When you reach the line containing "65 120 30328" in the records below, start copying exactly, and stop once you have copied the line containing "55 98 52562".

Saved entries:
__________
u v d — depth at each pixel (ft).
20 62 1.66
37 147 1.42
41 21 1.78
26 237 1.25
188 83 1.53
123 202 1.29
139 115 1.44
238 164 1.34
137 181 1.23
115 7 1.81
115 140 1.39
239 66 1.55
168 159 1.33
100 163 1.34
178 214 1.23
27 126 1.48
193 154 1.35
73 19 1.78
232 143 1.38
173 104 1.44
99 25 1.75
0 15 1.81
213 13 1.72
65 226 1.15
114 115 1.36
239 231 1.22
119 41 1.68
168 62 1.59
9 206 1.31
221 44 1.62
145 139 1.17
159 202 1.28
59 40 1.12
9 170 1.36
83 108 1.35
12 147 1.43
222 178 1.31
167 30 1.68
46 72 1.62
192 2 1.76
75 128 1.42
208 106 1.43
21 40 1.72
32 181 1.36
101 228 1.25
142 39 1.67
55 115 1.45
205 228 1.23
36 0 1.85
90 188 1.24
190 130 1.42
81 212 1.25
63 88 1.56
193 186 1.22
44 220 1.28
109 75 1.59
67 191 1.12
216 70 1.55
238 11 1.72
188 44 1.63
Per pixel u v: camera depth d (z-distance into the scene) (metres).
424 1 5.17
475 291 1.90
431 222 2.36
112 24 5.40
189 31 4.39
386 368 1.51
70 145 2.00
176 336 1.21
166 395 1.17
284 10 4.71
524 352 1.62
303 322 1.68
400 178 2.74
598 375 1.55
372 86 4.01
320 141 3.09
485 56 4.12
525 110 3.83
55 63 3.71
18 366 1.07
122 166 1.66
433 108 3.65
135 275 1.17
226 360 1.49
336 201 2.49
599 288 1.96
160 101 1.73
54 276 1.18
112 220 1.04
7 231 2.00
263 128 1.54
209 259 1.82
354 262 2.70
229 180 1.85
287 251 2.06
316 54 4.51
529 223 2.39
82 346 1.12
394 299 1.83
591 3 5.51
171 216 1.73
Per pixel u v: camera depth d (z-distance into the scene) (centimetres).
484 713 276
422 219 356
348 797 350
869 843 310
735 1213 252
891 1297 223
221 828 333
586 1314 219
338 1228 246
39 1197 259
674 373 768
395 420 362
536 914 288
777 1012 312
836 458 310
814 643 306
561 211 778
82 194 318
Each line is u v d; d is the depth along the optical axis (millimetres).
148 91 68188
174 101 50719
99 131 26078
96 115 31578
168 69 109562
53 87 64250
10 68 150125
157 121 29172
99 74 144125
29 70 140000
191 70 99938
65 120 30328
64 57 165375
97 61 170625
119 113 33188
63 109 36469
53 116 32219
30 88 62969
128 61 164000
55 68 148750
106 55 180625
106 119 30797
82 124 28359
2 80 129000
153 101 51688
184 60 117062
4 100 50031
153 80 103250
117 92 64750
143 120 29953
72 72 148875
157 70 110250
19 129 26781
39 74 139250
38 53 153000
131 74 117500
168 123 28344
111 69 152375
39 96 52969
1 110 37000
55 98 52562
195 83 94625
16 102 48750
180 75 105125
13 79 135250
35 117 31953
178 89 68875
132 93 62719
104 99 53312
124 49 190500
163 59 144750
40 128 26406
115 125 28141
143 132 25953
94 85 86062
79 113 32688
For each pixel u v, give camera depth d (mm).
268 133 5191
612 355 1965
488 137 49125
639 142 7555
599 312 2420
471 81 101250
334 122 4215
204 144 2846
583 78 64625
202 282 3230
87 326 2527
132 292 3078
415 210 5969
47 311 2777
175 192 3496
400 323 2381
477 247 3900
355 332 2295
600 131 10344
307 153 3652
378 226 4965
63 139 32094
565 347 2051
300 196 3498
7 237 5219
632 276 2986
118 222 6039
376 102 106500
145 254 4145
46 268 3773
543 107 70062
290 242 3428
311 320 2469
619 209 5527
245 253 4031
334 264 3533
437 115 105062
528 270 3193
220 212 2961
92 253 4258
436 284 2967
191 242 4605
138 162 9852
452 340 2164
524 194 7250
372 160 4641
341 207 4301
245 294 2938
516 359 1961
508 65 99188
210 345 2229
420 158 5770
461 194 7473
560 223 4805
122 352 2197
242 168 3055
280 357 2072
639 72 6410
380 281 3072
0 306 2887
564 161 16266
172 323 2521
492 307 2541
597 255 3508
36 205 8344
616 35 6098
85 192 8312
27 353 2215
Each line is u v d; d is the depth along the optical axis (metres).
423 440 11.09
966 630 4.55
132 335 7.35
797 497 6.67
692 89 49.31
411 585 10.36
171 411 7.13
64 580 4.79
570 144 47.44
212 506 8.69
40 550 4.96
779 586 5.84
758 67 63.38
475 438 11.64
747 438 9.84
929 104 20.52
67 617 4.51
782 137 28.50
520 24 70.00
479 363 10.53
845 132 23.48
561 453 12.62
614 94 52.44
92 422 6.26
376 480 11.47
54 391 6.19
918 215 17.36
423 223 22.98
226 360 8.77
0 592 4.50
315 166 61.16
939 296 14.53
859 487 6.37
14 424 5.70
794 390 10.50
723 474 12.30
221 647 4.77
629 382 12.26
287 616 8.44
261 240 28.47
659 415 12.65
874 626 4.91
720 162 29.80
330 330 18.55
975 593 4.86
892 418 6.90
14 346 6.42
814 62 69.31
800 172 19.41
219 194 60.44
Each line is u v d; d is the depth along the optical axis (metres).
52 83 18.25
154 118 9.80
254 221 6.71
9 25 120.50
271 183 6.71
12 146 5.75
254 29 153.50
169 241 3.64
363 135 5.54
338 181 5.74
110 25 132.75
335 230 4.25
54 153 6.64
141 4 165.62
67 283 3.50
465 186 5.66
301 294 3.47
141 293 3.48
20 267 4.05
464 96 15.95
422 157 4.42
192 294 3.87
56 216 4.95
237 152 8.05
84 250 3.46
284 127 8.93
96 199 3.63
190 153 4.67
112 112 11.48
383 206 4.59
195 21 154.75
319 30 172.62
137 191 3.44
__________
REPLY TO THE TASK:
65 120 30328
64 57 165375
97 61 170625
119 113 33188
63 109 36469
53 116 32219
30 88 62969
128 61 164000
55 68 148750
106 55 180625
106 119 30797
82 124 28359
2 80 129000
153 101 51688
184 60 117062
4 100 50031
153 80 103250
117 92 64750
143 120 29953
72 72 148875
157 70 110250
19 129 26781
39 74 139250
38 53 153000
131 74 117500
168 123 28344
111 69 152375
39 96 52969
1 110 37000
55 98 52562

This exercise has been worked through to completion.